* TASK ITEM: Up to and including the line with "time you realize", please reproduce the lines below exactly, beginning with the first.
☆ ☆ ☆
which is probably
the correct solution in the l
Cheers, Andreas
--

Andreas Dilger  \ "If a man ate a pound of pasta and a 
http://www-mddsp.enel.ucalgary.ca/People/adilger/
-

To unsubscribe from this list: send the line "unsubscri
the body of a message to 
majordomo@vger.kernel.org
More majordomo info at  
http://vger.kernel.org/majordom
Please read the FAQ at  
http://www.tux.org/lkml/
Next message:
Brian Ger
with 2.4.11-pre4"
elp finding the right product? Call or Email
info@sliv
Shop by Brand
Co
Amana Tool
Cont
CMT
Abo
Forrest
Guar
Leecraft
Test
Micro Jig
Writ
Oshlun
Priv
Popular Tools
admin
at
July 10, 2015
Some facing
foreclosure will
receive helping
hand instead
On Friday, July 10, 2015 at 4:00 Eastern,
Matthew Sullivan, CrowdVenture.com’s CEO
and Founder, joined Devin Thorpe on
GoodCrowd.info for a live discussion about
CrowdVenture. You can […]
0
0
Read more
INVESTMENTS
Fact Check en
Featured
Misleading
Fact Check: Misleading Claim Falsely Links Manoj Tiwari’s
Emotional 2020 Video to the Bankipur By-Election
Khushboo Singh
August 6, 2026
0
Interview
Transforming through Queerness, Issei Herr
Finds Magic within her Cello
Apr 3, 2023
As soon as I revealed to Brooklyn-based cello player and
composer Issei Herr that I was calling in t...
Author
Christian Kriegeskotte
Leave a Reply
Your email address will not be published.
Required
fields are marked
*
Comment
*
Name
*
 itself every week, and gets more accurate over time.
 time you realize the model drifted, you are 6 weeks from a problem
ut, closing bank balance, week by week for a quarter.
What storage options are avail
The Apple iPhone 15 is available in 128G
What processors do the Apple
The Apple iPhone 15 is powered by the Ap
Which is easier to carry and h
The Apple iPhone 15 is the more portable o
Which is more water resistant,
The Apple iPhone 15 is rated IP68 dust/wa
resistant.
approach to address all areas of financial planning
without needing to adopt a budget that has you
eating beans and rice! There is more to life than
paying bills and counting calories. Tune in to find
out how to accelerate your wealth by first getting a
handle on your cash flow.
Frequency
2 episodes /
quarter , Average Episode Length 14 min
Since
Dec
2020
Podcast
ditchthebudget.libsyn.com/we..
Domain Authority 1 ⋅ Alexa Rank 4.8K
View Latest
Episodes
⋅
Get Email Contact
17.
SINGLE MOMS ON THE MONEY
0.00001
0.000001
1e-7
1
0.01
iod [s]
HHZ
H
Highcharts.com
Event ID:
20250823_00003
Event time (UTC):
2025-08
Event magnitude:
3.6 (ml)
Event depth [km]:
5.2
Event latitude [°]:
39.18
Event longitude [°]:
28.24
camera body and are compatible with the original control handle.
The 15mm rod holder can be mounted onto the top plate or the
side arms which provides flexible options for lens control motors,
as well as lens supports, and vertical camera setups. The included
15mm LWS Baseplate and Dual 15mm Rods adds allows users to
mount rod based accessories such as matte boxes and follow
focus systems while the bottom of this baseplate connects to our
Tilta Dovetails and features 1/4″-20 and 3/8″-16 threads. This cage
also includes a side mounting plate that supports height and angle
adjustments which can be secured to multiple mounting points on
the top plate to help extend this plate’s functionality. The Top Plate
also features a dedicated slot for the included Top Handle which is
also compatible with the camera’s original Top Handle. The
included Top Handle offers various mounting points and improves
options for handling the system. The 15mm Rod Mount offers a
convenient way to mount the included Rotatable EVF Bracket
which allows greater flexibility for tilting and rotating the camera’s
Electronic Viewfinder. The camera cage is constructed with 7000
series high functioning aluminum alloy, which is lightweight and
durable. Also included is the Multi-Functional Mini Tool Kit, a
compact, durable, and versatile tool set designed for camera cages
☆ ☆ ☆
* ANSWER TO THIS PROBLEM:
which is probably
the correct solution in the l
Cheers, Andreas
--

Andreas Dilger  \ "If a man ate a pound of pasta and a 
http://www-mddsp.enel.ucalgary.ca/People/adilger/
-

To unsubscribe from this list: send the line "unsubscri
the body of a message to 
majordomo@vger.kernel.org
More majordomo info at  
http://vger.kernel.org/majordom
Please read the FAQ at  
http://www.tux.org/lkml/
Next message:
Brian Ger
with 2.4.11-pre4"
elp finding the right product? Call or Email
info@sliv
Shop by Brand
Co
Amana Tool
Cont
CMT
Abo
Forrest
Guar
Leecraft
Test
Micro Jig
Writ
Oshlun
Priv
Popular Tools
admin
at
July 10, 2015
Some facing
foreclosure will
receive helping
hand instead
On Friday, July 10, 2015 at 4:00 Eastern,
Matthew Sullivan, CrowdVenture.com’s CEO
and Founder, joined Devin Thorpe on
GoodCrowd.info for a live discussion about
CrowdVenture. You can […]
0
0
Read more
INVESTMENTS
Fact Check en
Featured
Misleading
Fact Check: Misleading Claim Falsely Links Manoj Tiwari’s
Emotional 2020 Video to the Bankipur By-Election
Khushboo Singh
August 6, 2026
0
Interview
Transforming through Queerness, Issei Herr
Finds Magic within her Cello
Apr 3, 2023
As soon as I revealed to Brooklyn-based cello player and
composer Issei Herr that I was calling in t...
Author
Christian Kriegeskotte
Leave a Reply
Your email address will not be published.
Required
fields are marked
*
Comment
*
Name
*
 itself every week, and gets more accurate over time.
 time you realize the model drifted, you are 6 weeks from a problem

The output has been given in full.